Gemäß § 112 (§ 34) der Thüringer Kommunalordnung (ThürKO) ist jeder Kreistag verpflichtet, eine Geschäftsordnung zu beschließen. Im Rahmen der Organisationseinheit als wichtiger Bestandteil des Selbstverwaltungsrechtes des Kreises, stellt dies eine Pflichtaufgabe im eigenen Wirkungskreis dar.

Der Kreistag des Kyffhäuserkreises hat in seiner Sitzung am 24.06.2015 die Geschäftsordnung für den Kreistag und die Ausschüsse des Kyffhäuserkreises für die laufende Wahlperiode beschlossen.

Die Geschäftsordnung wird wie folgt geändert:

- § 25 Abs. 2: Der Kreisausschuss beschließt über:
- über- und außerplanmäßige Ausgaben von mehr als 50.000 EUR bis zu 1.500.000 EUR
- Erwerb von Grundstücken und grundstücksgleichen Rechten im Wert über 3.000 EUR bis zu 100.000 EUR, (gem. § 8 der Hauptsatzung entscheidet die Landrätin bis 3.000 EUR; damit wird die Regelung nochmals genau fest gelegt)

Im Rahmen des vorliegenden Beschlussvorschlages wird der Kreisausschuss ermächtigt, abschließend über überplanmäßige Ausgaben von mehr als 50.000 Euro bis zu 1.500.000 Euro zu entscheiden.
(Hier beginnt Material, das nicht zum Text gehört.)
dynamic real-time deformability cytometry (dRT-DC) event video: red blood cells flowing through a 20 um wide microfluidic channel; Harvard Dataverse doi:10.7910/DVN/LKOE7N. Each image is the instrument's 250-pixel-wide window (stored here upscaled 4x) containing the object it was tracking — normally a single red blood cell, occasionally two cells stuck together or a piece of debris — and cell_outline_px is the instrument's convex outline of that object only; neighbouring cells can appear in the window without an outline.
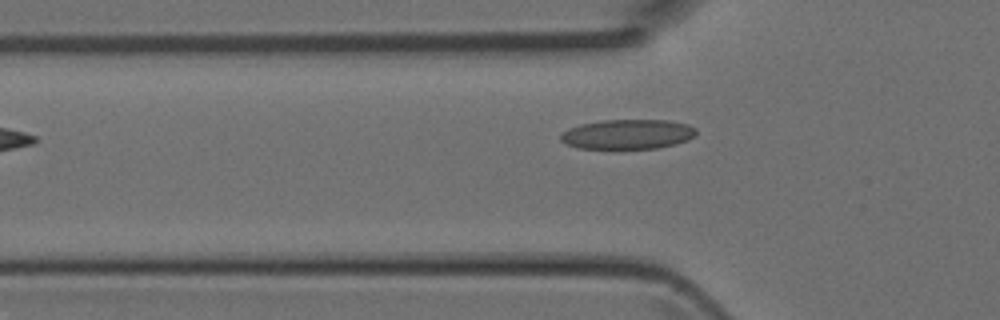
{"species": "Egyptian fruit bat (a non-hibernating species)", "species_latin": "Rousettus aegyptiacus", "temperature_condition": "room temperature", "stored_images_in_passage": 5, "camera_frame_rate_fps": 3000, "um_per_image_px": 0.085, "animal": {"sex": "female"}, "frame": {"image": 1, "passage_image": 4, "time_ms": 1.0, "image_size_px": [1000, 320], "cell_outline_px": [[696, 136], [688, 140], [676, 144], [656, 148], [576, 148], [560, 140], [560, 136], [568, 128], [580, 124], [604, 120], [668, 120], [688, 124], [696, 128]], "centroid_in_image_um": [53.38, 11.4], "position_along_channel_um": 72.4, "area_um2": 23.47}}
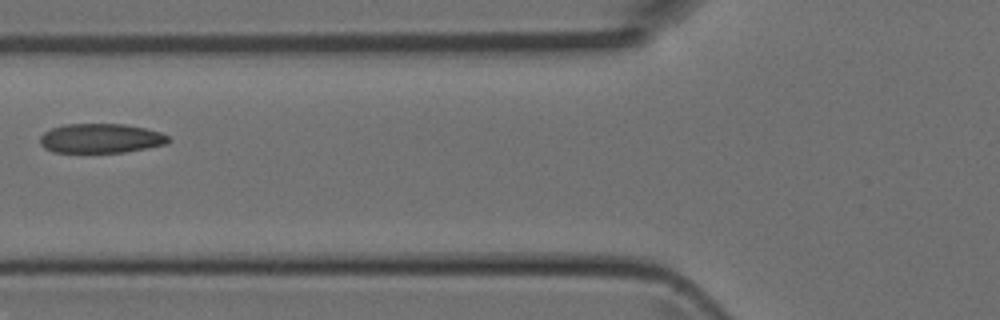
{"frame": {"image": 2, "passage_image": 5, "time_ms": 1.333, "image_size_px": [1000, 320], "cell_outline_px": [[172, 140], [168, 144], [124, 152], [52, 152], [44, 148], [40, 144], [40, 136], [44, 132], [52, 128], [64, 124], [124, 124], [144, 128], [160, 132], [168, 136]], "centroid_in_image_um": [8.57, 11.76], "position_along_channel_um": 117.2, "area_um2": 22.08}}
Unter 50.000 Euro entscheidet gemäß unserer Hauptsatzung die Landrätin. Diese deutliche Kompetenzerweiterung des Kreisausschusses bei der Beschlussfassung zu über- und außerplanmäßigen Ausgaben wird durch die Flüchtlingsproblematik sowie durch wechselnden und ständig sich verändernden Anforderungen im Jugend- und Sozialbereich begründet. Damit gilt auch weiter, dass das Transparenzgebot enthalten bleibt: über- und außerplanmäßige Aufgaben sind kein Geschäft der laufenden Verwaltung. In jeder Beschlussvorlage sind entsprechende Deckungsquellen anzugeben.


Aus der Diskussion:

Wesentliche Diskussionen gab es nicht.